> **WORK TO COMPLETE**: Return the lines below as a JSON list of strings, with one string per line and any blank lines omitted.

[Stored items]
* begin *

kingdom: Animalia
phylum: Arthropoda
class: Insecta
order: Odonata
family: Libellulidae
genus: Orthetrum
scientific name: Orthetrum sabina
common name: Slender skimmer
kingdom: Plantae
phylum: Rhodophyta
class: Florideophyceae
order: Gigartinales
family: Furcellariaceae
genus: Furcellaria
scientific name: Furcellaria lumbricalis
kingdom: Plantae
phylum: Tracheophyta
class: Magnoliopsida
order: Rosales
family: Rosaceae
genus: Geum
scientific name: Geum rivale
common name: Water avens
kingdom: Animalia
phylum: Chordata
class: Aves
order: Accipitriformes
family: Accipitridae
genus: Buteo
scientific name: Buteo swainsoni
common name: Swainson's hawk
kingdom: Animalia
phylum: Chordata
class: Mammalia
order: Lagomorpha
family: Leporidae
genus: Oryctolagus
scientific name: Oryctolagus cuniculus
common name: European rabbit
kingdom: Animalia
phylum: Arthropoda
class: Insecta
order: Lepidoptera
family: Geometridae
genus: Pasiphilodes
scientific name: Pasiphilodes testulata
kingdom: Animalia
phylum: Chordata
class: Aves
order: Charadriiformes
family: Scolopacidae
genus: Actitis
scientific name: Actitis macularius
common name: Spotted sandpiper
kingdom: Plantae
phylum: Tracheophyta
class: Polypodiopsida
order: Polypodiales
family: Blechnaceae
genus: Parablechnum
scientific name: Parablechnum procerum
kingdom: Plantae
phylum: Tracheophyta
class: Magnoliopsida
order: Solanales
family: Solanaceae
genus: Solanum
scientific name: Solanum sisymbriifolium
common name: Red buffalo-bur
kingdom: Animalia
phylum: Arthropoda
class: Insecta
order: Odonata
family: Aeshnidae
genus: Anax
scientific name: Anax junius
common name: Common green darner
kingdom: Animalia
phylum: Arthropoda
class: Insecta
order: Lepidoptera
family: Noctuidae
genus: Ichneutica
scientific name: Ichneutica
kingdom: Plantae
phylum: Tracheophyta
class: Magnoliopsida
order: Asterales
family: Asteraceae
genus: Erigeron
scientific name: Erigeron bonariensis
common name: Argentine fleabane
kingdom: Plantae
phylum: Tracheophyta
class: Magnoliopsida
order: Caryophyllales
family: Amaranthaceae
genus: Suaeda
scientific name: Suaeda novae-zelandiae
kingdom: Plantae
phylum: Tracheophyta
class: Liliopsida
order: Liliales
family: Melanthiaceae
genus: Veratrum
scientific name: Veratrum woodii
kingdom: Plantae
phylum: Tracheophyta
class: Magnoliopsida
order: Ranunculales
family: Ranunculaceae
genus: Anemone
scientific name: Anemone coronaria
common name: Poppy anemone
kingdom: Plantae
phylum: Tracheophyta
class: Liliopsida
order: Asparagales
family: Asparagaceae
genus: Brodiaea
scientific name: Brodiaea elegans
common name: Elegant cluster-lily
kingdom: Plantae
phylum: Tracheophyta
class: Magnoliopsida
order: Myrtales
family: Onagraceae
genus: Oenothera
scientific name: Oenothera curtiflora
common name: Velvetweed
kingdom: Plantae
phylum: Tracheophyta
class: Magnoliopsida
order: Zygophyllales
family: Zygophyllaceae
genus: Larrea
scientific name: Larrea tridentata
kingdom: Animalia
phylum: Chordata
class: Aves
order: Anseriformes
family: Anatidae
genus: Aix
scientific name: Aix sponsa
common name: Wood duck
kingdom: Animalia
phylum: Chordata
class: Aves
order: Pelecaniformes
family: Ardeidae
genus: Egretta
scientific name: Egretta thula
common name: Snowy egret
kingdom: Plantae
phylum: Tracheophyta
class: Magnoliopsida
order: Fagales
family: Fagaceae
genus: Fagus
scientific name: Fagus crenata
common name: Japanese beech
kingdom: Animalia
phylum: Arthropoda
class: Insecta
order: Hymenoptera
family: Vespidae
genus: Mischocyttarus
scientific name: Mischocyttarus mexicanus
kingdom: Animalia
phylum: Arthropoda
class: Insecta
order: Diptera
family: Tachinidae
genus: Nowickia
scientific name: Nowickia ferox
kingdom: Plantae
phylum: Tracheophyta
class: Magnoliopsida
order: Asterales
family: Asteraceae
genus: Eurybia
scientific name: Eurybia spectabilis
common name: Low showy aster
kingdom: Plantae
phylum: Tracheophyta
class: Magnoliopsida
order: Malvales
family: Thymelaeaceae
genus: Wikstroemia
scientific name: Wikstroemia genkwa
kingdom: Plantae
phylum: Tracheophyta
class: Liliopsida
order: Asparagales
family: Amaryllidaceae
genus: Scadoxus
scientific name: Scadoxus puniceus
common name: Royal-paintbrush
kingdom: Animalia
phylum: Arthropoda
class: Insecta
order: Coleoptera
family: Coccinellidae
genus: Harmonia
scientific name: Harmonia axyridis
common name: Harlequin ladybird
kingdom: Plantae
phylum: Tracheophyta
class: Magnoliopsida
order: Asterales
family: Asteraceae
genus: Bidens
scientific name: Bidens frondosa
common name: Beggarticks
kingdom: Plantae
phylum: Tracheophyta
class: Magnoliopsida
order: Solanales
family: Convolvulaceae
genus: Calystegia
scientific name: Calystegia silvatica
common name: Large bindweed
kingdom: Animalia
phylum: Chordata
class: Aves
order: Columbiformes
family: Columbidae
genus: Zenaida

* end *

> **COMPLETED TASK**:
[
  "kingdom: Animalia",
  "phylum: Arthropoda",
  "class: Insecta",
  "order: Odonata",
  "family: Libellulidae",
  "genus: Orthetrum",
  "scientific name: Orthetrum sabina",
  "common name: Slender skimmer",
  "kingdom: Plantae",
  "phylum: Rhodophyta",
  "class: Florideophyceae",
  "order: Gigartinales",
  "family: Furcellariaceae",
  "genus: Furcellaria",
  "scientific name: Furcellaria lumbricalis",
  "kingdom: Plantae",
  "phylum: Tracheophyta",
  "class: Magnoliopsida",
  "order: Rosales",
  "family: Rosaceae",
  "genus: Geum",
  "scientific name: Geum rivale",
  "common name: Water avens",
  "kingdom: Animalia",
  "phylum: Chordata",
  "class: Aves",
  "order: Accipitriformes",
  "family: Accipitridae",
  "genus: Buteo",
  "scientific name: Buteo swainsoni",
  "common name: Swainson's hawk",
  "kingdom: Animalia",
  "phylum: Chordata",
  "class: Mammalia",
  "order: Lagomorpha",
  "family: Leporidae",
  "genus: Oryctolagus",
  "scientific name: Oryctolagus cuniculus",
  "common name: European rabbit",
  "kingdom: Animalia",
  "phylum: Arthropoda",
  "class: Insecta",
  "order: Lepidoptera",
  "family: Geometridae",
  "genus: Pasiphilodes",
  "scientific name: Pasiphilodes testulata",
  "kingdom: Animalia",
  "phylum: Chordata",
  "class: Aves",
  "order: Charadriiformes",
  "family: Scolopacidae",
  "genus: Actitis",
  "scientific name: Actitis macularius",
  "common name: Spotted sandpiper",
  "kingdom: Plantae",
  "phylum: Tracheophyta",
  "class: Polypodiopsida",
  "order: Polypodiales",
  "family: Blechnaceae",
  "genus: Parablechnum",
  "scientific name: Parablechnum procerum",
  "kingdom: Plantae",
  "phylum: Tracheophyta",
  "class: Magnoliopsida",
  "order: Solanales",
  "family: Solanaceae",
  "genus: Solanum",
  "scientific name: Solanum sisymbriifolium",
  "common name: Red buffalo-bur",
  "kingdom: Animalia",
  "phylum: Arthropoda",
  "class: Insecta",
  "order: Odonata",
  "family: Aeshnidae",
  "genus: Anax",
  "scientific name: Anax junius",
  "common name: Common green darner",
  "kingdom: Animalia",
  "phylum: Arthropoda",
  "class: Insecta",
  "order: Lepidoptera",
  "family: Noctuidae",
  "genus: Ichneutica",
  "scientific name: Ichneutica",
  "kingdom: Plantae",
  "phylum: Tracheophyta",
  "class: Magnoliopsida",
  "order: Asterales",
  "family: Asteraceae",
  "genus: Erigeron",
  "scientific name: Erigeron bonariensis",
  "common name: Argentine fleabane",
  "kingdom: Plantae",
  "phylum: Tracheophyta",
  "class: Magnoliopsida",
  "order: Caryophyllales",
  "family: Amaranthaceae",
  "genus: Suaeda",
  "scientific name: Suaeda novae-zelandiae",
  "kingdom: Plantae",
  "phylum: Tracheophyta",
  "class: Liliopsida",
  "order: Liliales",
  "family: Melanthiaceae",
  "genus: Veratrum",
  "scientific name: Veratrum woodii",
  "kingdom: Plantae",
  "phylum: Tracheophyta",
  "class: Magnoliopsida",
  "order: Ranunculales",
  "family: Ranunculaceae",
  "genus: Anemone",
  "scientific name: Anemone coronaria",
  "common name: Poppy anemone",
  "kingdom: Plantae",
  "phylum: Tracheophyta",
  "class: Liliopsida",
  "order: Asparagales",
  "family: Asparagaceae",
  "genus: Brodiaea",
  "scientific name: Brodiaea elegans",
  "common name: Elegant cluster-lily",
  "kingdom: Plantae",
  "phylum: Tracheophyta",
  "class: Magnoliopsida",
  "order: Myrtales",
  "family: Onagraceae",
  "genus: Oenothera",
  "scientific name: Oenothera curtiflora",
  "common name: Velvetweed",
  "kingdom: Plantae",
  "phylum: Tracheophyta",
  "class: Magnoliopsida",
  "order: Zygophyllales",
  "family: Zygophyllaceae",
  "genus: Larrea",
  "scientific name: Larrea tridentata",
  "kingdom: Animalia",
  "phylum: Chordata",
  "class: Aves",
  "order: Anseriformes",
  "family: Anatidae",
  "genus: Aix",
  "scientific name: Aix sponsa",
  "common name: Wood duck",
  "kingdom: Animalia",
  "phylum: Chordata",
  "class: Aves",
  "order: Pelecaniformes",
  "family: Ardeidae",
  "genus: Egretta",
  "scientific name: Egretta thula",
  "common name: Snowy egret",
  "kingdom: Plantae",
  "phylum: Tracheophyta",
  "class: Magnoliopsida",
  "order: Fagales",
  "family: Fagaceae",
  "genus: Fagus",
  "scientific name: Fagus crenata",
  "common name: Japanese beech",
  "kingdom: Animalia",
  "phylum: Arthropoda",
  "class: Insecta",
  "order: Hymenoptera",
  "family: Vespidae",
  "genus: Mischocyttarus",
  "scientific name: Mischocyttarus mexicanus",
  "kingdom: Animalia",
  "phylum: Arthropoda",
  "class: Insecta",
  "order: Diptera",
  "family: Tachinidae",
  "genus: Nowickia",
  "scientific name: Nowickia ferox",
  "kingdom: Plantae",
  "phylum: Tracheophyta",
  "class: Magnoliopsida",
  "order: Asterales",
  "family: Asteraceae",
  "genus: Eurybia",
  "scientific name: Eurybia spectabilis",
  "common name: Low showy aster",
  "kingdom: Plantae",
  "phylum: Tracheophyta",
  "class: Magnoliopsida",
  "order: Malvales",
  "family: Thymelaeaceae",
  "genus: Wikstroemia",
  "scientific name: Wikstroemia genkwa",
  "kingdom: Plantae",
  "phylum: Tracheophyta",
  "class: Liliopsida",
  "order: Asparagales",
  "family: Amaryllidaceae",
  "genus: Scadoxus",
  "scientific name: Scadoxus puniceus",
  "common name: Royal-paintbrush",
  "kingdom: Animalia",
  "phylum: Arthropoda",
  "class: Insecta",
  "order: Coleoptera",
  "family: Coccinellidae",
  "genus: Harmonia",
  "scientific name: Harmonia axyridis",
  "common name: Harlequin ladybird",
  "kingdom: Plantae",
  "phylum: Tracheophyta",
  "class: Magnoliopsida",
  "order: Asterales",
  "family: Asteraceae",
  "genus: Bidens",
  "scientific name: Bidens frondosa",
  "common name: Beggarticks",
  "kingdom: Plantae",
  "phylum: Tracheophyta",
  "class: Magnoliopsida",
  "order: Solanales",
  "family: Convolvulaceae",
  "genus: Calystegia",
  "scientific name: Calystegia silvatica",
  "common name: Large bindweed",
  "kingdom: Animalia",
  "phylum: Chordata",
  "class: Aves",
  "order: Columbiformes",
  "family: Columbidae",
  "genus: Zenaida"
]